There were 37 households in Centrahoma, of which 45.9% had children under the age of 18 living in them. Of all households, 51.4% were married-couple households, 29.7% were households with a male householder and no spouse or partner present, and 16.2% were households with a female householder and no spouse or partner present. About 32.4% of all households were made up of individuals and 8.1% had someone living alone who was 65 years of age or older.

There were 44 housing units, of which 15.9% were vacant. Among occupied housing units, 81.1% were owner-occupied and 18.9% were renter-occupied. The homeowner vacancy rate was 3.2% and the rental vacancy rate was <0.1%.

Racial composition as of the 2020 census
| Race | Percent |
|---|---|
| White | 69.1% |
| Black or African American | <0.1% |
| American Indian and Alaska Native | 9.9% |
| Asian | <0.1% |
| Native Hawaiian and Other Pacific Islander | <0.1% |
| Some other race | <0.1% |
| Two or more races | 21.0% |
| Hispanic or Latino (of any race) | <0.1% |

===2000 census===

As of the 2000 census, there were 110 people, 36 households, and 29 families residing in the city. The population density was 440.4 PD/sqmi. There were 44 housing units at an average density of 176.2 /sqmi. The racial makeup of the city was 71.82% White, 22.73% Native American, and 5.45% from two or more races.

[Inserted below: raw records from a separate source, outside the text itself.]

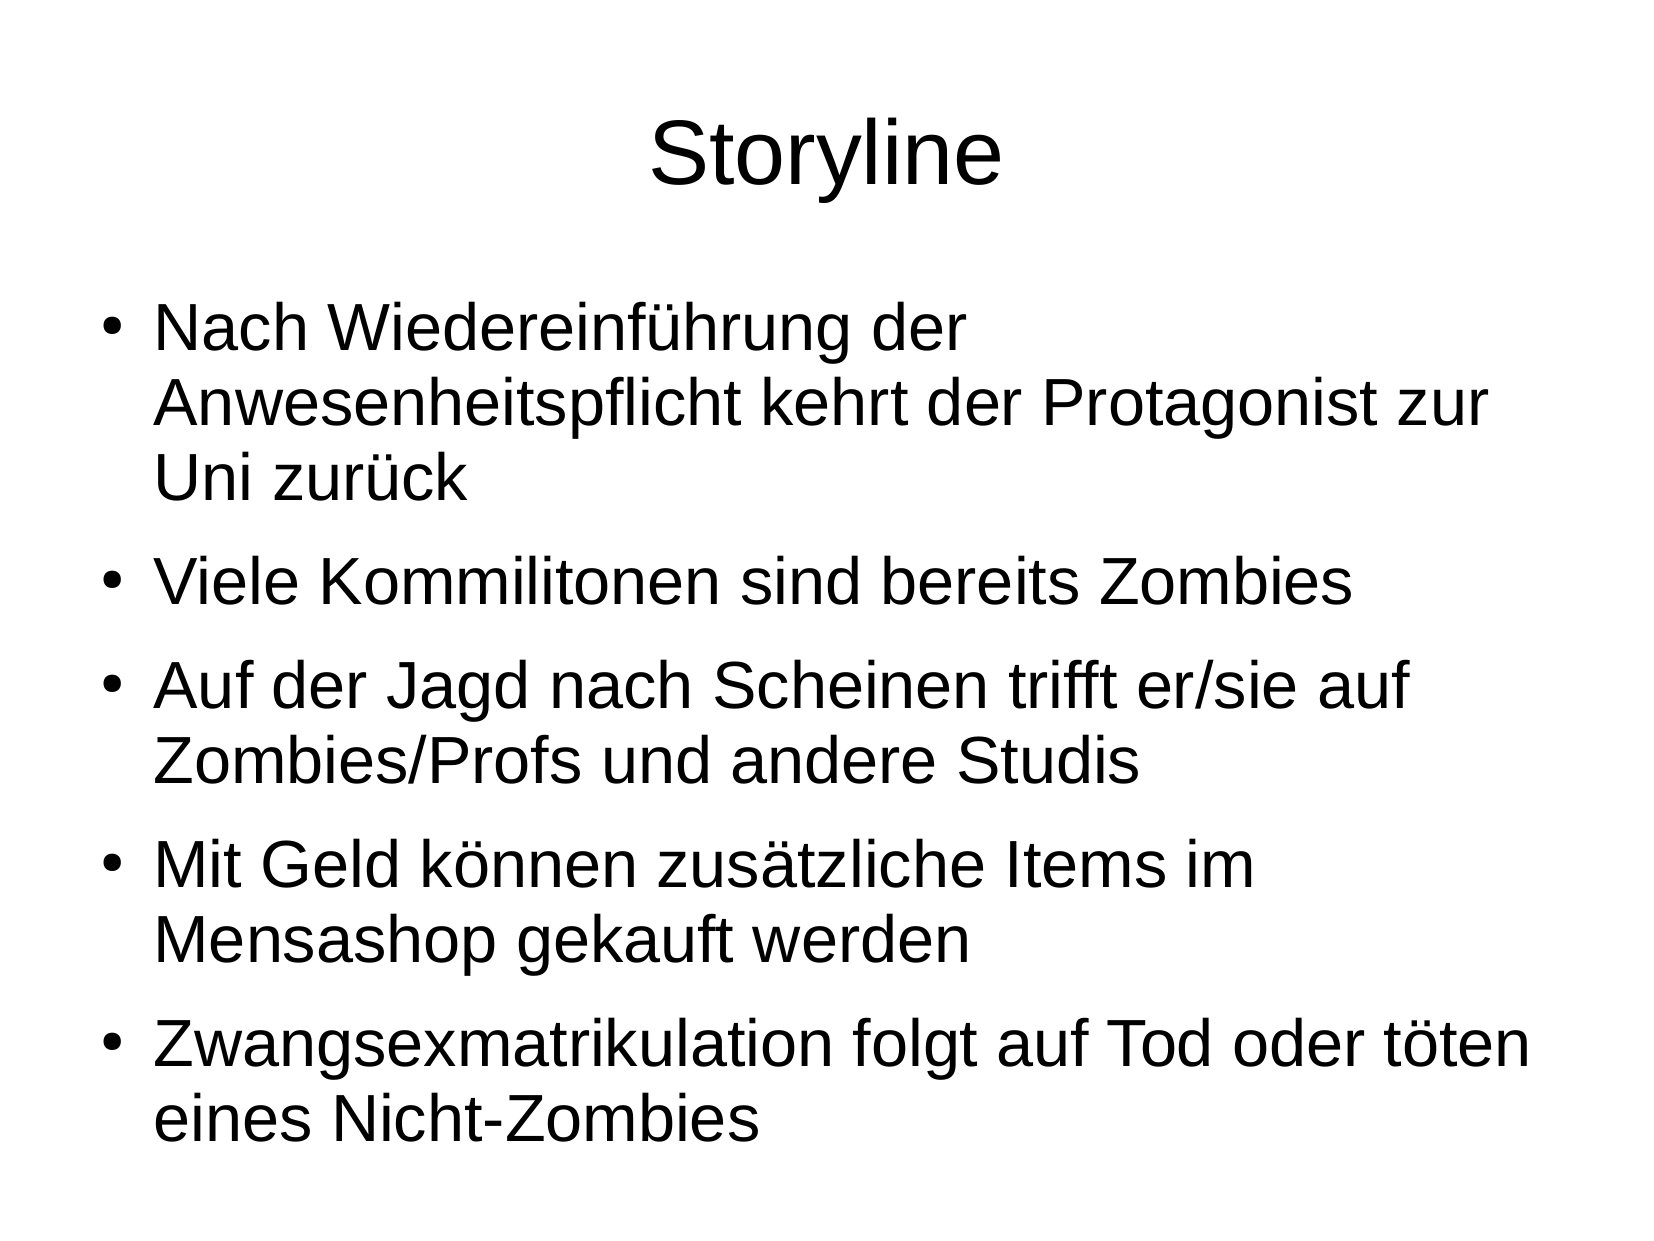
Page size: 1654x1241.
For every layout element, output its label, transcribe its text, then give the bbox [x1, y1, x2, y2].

title Storyline [82, 49, 1571, 257]
list Nach Wiedereinführung der Anwesenheitspflicht kehrt der Protagonist zur Uni zurück Viele Kommilitonen sind bereits Zombies Auf der Jagd nach Scheinen trifft er/sie auf Zombies/Profs und andere Studis Mit Geld können zusätzliche Items im Mensashop gekauft werden Zwangsexmatrikulation folgt auf Tod oder töten eines Nicht-Zombies [82, 290, 1538, 1182]
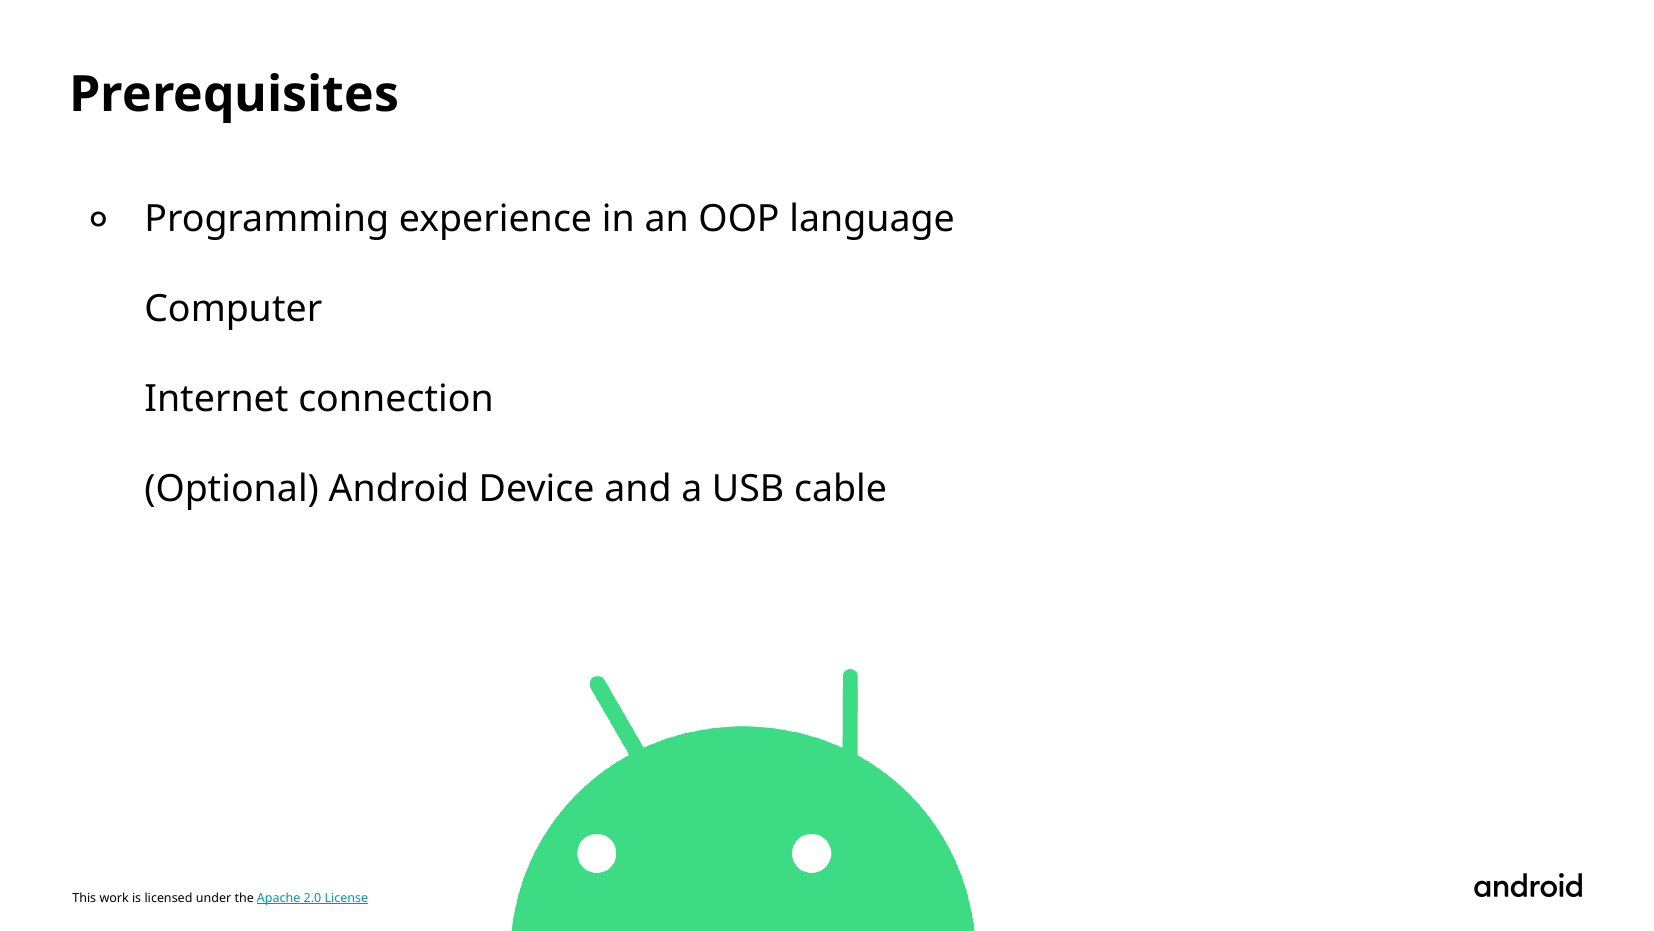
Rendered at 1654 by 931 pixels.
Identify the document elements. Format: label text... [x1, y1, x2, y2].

title Prerequisites [54, 46, 966, 179]
title Programming experience in an OOP language Computer Internet connection (Optional) Android Device and a USB cable [54, 178, 1081, 327]
picture [1485, 872, 1536, 897]
picture [330, 496, 1155, 931]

There were 36 households, out of which 44.4% had children under the age of 18 living with them, 61.1% were married couples living together, 16.7% had a female householder with no husband present, and 16.7% were non-families. 13.9% of all households were made up of individuals, and 8.3% had someone living alone who was 65 years of age or older. The average household size was 3.06 and the average family size was 3.30.

In the city, the population was spread out, with 39.1% under the age of 18, 7.3% from 18 to 24, 28.2% from 25 to 44, 13.6% from 45 to 64, and 11.8% who were 65 years of age or older. The median age was 29 years. For every 100 females, there were 107.5 males. For every 100 females age 18 and over, there were 116.1 males.

The median income for a household in the city was $23,125, and the median income for a family was $24,375. Males had a median income of $16,607 versus $18,750 for females. The per capita income for the city was $8,927. There were 17.4% of families and 29.3% of the population living below the poverty line, including 52.2% of under eighteens and 25.0% of those over 64.